2026年5月5日、OpenAIがGPT-5.5 Instantを全ユーザーのデフォルトモデルとして開放した。無料プランでも5時間あたり10回までGPT-5.5が使える。有料プランなしでも「仕事に使えるレベルのAI」が手に入った今、AI副業を始めるハードルは大きく下がった。

筆者は普段からChatGPTやClaude Codeを使って受託案件をこなしているが、正直なところ「AIで月100万」系の煽り記事には違和感しかない。実際に無料プランのGPT-5.5 Instantでどこまでできるのか、リサーチ代行・企画書作成・翻訳補助の3つの副業で検証した結果をまとめる。

GPT-5.5 Instantの無料枠でできること・できないこと

まず前提を整理しておこう。2026年5月時点のChatGPT無料プランでは、GPT-5.5 Instantに5時間あたり10メッセージを送信できる(OpenAI公式)。上限を超えるとminiモデルに自動切り替えされる。

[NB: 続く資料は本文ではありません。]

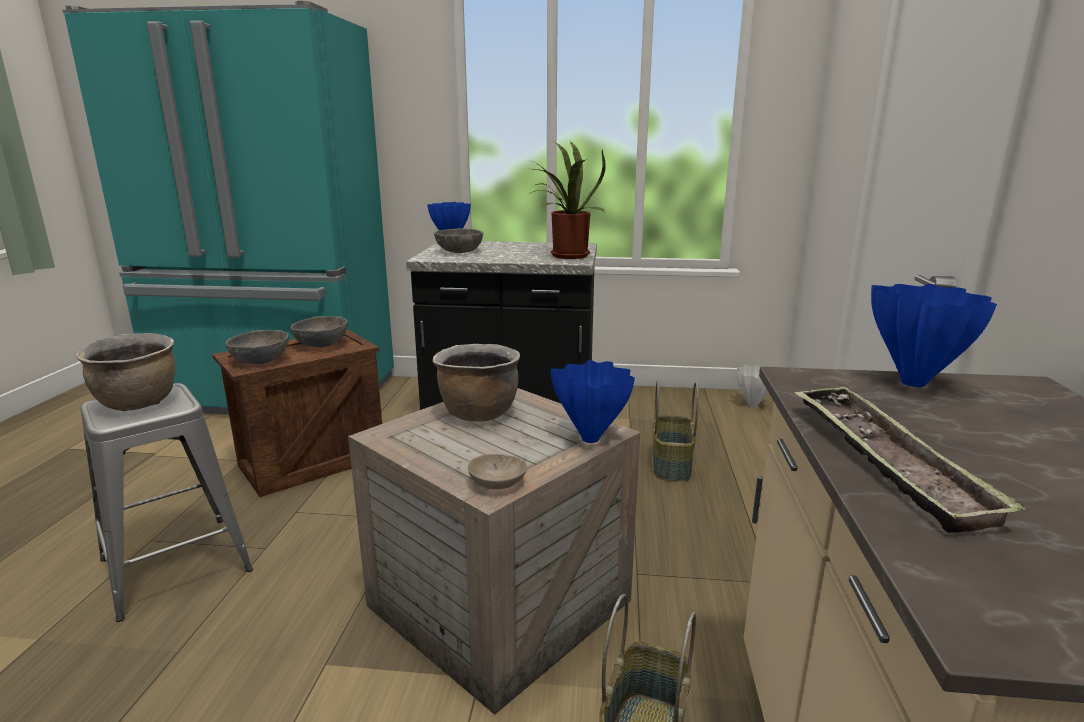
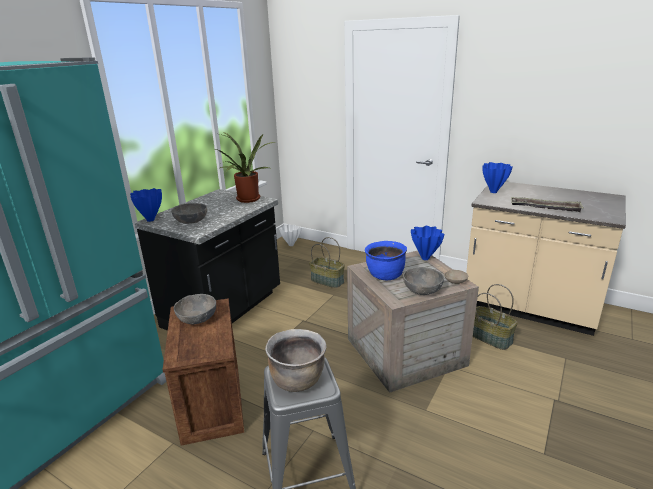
camera: 65 degrees left, 5 degrees up
grey bowl [225,330,289,364] -> grey bowl moved to [403,267,444,295]
brown cooking pot [433,344,520,422] -> blue cooking pot [365,241,407,280]

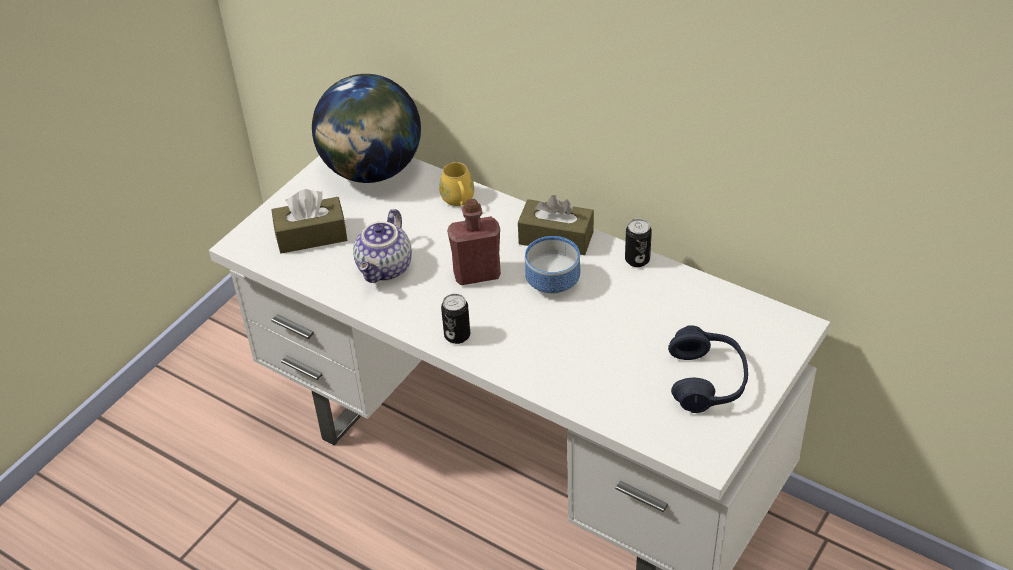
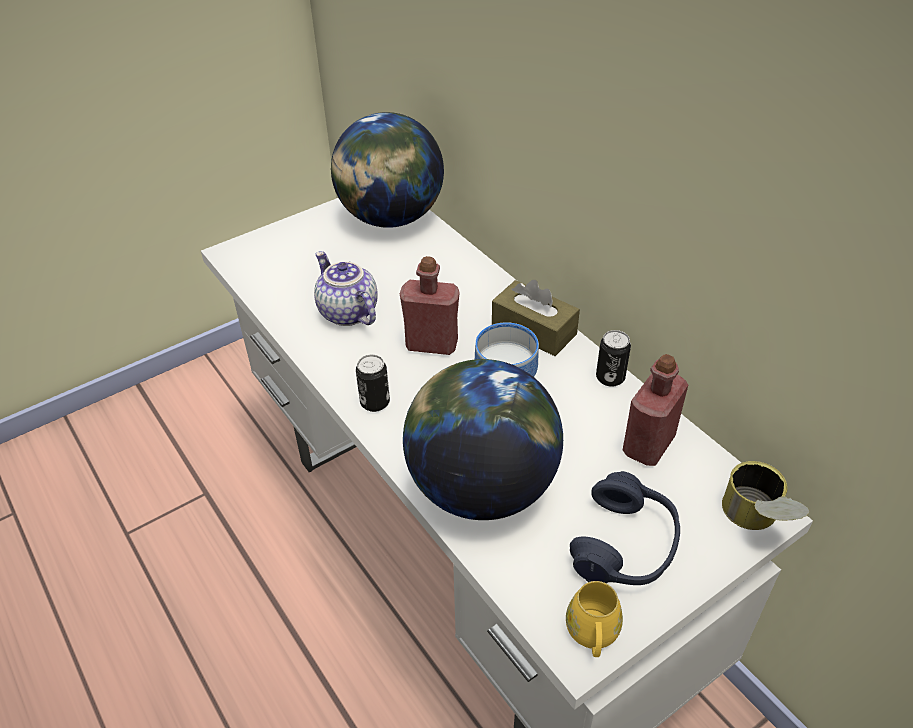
camera: 20 degrees right, 0 degrees up
brown tissue box [272,189,347,254] -> none
teapot [353,209,412,283] -> teapot turned 105 degrees clockwise [314,251,378,326]
yellow mug [439,162,474,206] -> yellow mug moved to [566,581,623,657]
none -> globe [403,359,563,520]
none -> red bottle [623,354,688,466]
none -> can [722,461,809,530]

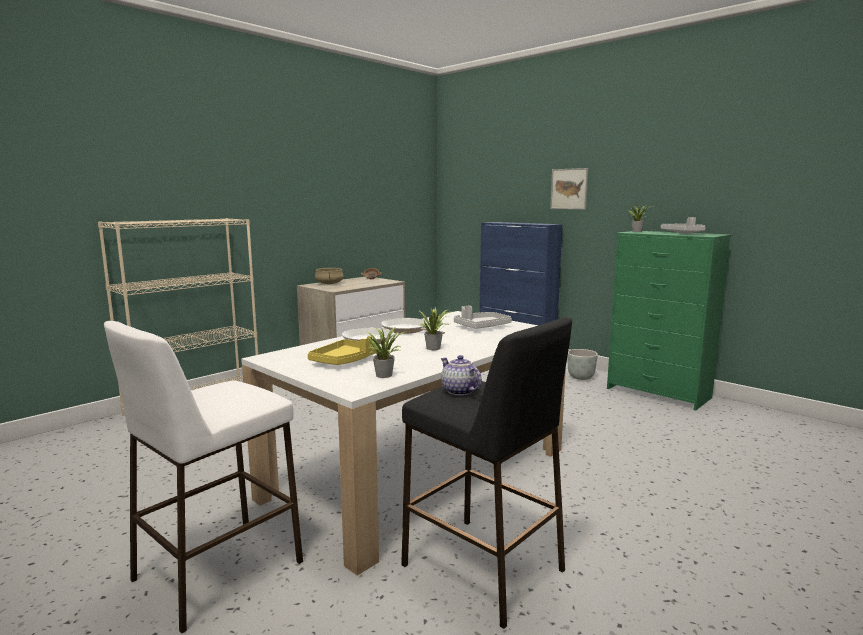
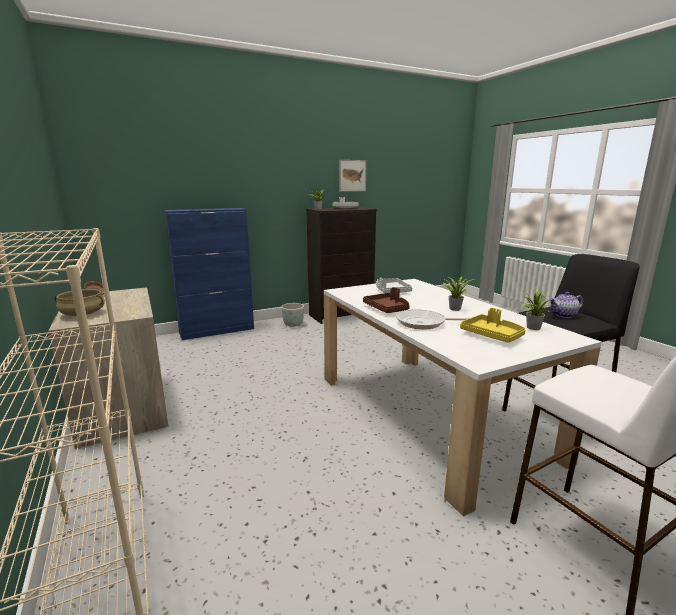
camera: 70 degrees left, 5 degrees up
frying pan [381,318,445,334] -> brown tray [363,287,410,313]
picture [550,168,588,209] -> picture moved to [339,160,367,192]
green dresser [607,231,731,411] -> black dresser [306,207,377,324]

GPT-5.5 Instantの特徴は以下の通りだ。

  • ハルシネーション(事実誤認)が52.5%減少: 前モデルGPT-5.3 Instant比。医療・法律・金融など高リスク分野で測定(TechCrunch, 2026年5月5日
  • 回答の簡潔化: 使用単語数30.2%削減、行数29.2%削減。冗長な出力が減り、業務利用しやすくなった
  • 画像分析・STEM・Web検索の精度向上: 写真アップロードの解析やリサーチ用途で実用性が上がった

一方、無料プランではGPT-5.5 Thinking(深い推論モード)やDeep Researchは使えない。また画像生成の回数にも制限がある。副業で本格的に回すなら、Goプラン(月額8ドル・約1,200円)への課金も視野に入れておこう。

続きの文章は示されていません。